Segment Start: SUPPLIED PASSAGE

Scoping Study Proposal

Our research and conversations with young activists has inspired us to explore the idea of The First Third - a new think tank by, and for, the people growing up now.

If you would be interested in funding the scoping study, please contact hilary@societyinside.com.

As we see it, the people most shaped by the decisions we make as a society are often the least involved in making them. The First Third seeks to change that through a new style think tank run by and for young people.

The first third of life - birth to roughly thirty - is when the human brain forms, when habits and identities are established, when the foundations of health, opportunity and resilience are laid. It is also the period when the external environment has the most power to harm or help. 

Young people are not absent from policy debates about this important part of their lives; they are studied, surveyed, worried about and legislated for constantly. But their own analysis of what is happening to them - grounded in lived experience, backed by rigorous evidence, delivered in their own voice - is almost entirely missing from the discussions where it matters.

The First Third would seek to rectify this, both through its own work and through building coalitions of young people’s organisations to share expertise and co-develop innovative research and advocacy initiatives.

The catalyst for this proposal was our research into the ‘Addiction Economy’ - 9 industries whose business model is ‘to undermine our ability to control our use of their products beyond the point at which it harms us’, which is the NHS definition of Addiction. These are 5 digital: social media, pornography, computer games, gambling, chatbots and 4 physical: ultraprocessed food, alcohol, vapes and cigarettes.

Segment End: SUPPLIED PASSAGE
Segment Start: GIVEN DATA

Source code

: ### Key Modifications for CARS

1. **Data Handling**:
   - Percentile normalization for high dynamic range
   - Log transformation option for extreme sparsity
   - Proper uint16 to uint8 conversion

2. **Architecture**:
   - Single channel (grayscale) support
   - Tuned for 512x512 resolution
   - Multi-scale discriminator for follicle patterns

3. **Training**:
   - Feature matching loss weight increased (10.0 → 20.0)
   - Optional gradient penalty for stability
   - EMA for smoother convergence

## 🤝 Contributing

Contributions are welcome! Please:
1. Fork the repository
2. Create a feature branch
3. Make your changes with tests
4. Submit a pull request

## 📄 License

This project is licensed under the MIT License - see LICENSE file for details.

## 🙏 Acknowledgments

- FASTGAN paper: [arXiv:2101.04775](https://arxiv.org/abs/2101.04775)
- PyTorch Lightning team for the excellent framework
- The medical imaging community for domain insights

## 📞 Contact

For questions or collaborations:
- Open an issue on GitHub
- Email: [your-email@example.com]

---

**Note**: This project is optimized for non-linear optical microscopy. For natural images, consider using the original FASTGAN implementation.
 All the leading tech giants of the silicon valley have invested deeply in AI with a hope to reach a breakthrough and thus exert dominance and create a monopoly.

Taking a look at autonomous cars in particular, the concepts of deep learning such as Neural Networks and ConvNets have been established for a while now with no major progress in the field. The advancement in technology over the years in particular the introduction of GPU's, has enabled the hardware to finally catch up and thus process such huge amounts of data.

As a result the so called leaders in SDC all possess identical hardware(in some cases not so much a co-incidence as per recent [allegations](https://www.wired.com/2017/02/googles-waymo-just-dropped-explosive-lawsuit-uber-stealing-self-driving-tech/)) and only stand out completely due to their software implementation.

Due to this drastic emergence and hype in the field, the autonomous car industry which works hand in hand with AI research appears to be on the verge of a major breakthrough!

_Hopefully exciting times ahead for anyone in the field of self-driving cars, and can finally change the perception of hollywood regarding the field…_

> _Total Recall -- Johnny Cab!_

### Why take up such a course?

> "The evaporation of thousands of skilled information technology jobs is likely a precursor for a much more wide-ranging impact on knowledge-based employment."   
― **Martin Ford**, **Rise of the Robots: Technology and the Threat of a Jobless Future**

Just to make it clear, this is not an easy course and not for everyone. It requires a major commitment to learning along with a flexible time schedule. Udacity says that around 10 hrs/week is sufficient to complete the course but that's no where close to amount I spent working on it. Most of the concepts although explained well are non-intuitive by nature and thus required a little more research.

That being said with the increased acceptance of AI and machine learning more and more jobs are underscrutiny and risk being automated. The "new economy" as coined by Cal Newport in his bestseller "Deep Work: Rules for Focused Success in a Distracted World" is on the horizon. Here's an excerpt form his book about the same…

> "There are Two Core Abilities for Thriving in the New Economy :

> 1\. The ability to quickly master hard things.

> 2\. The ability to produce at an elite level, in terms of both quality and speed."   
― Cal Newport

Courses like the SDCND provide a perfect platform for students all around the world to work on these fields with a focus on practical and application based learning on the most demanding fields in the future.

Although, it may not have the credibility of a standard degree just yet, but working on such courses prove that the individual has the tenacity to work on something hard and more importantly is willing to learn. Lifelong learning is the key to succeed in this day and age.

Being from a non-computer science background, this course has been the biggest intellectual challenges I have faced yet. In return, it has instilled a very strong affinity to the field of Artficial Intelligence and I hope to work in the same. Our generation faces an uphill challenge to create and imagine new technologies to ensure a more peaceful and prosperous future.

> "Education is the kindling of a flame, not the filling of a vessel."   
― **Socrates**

Segment End: GIVEN DATA

Please turn the paragraph of the scoping study proposal beginning "The catalyst for this proposal" into a short list that keeps its main facts. The lines are not needed for this work.

- Catalyst for the proposal: research into the "Addiction Economy"
- What it is: nine industries whose business model is "to undermine our ability to control our use of their products beyond the point at which it harms us," the NHS definition of addiction
- Five digital industries: social media, pornography, computer games, gambling, chatbots
- Four physical industries: ultraprocessed food, alcohol, vapes, cigarettes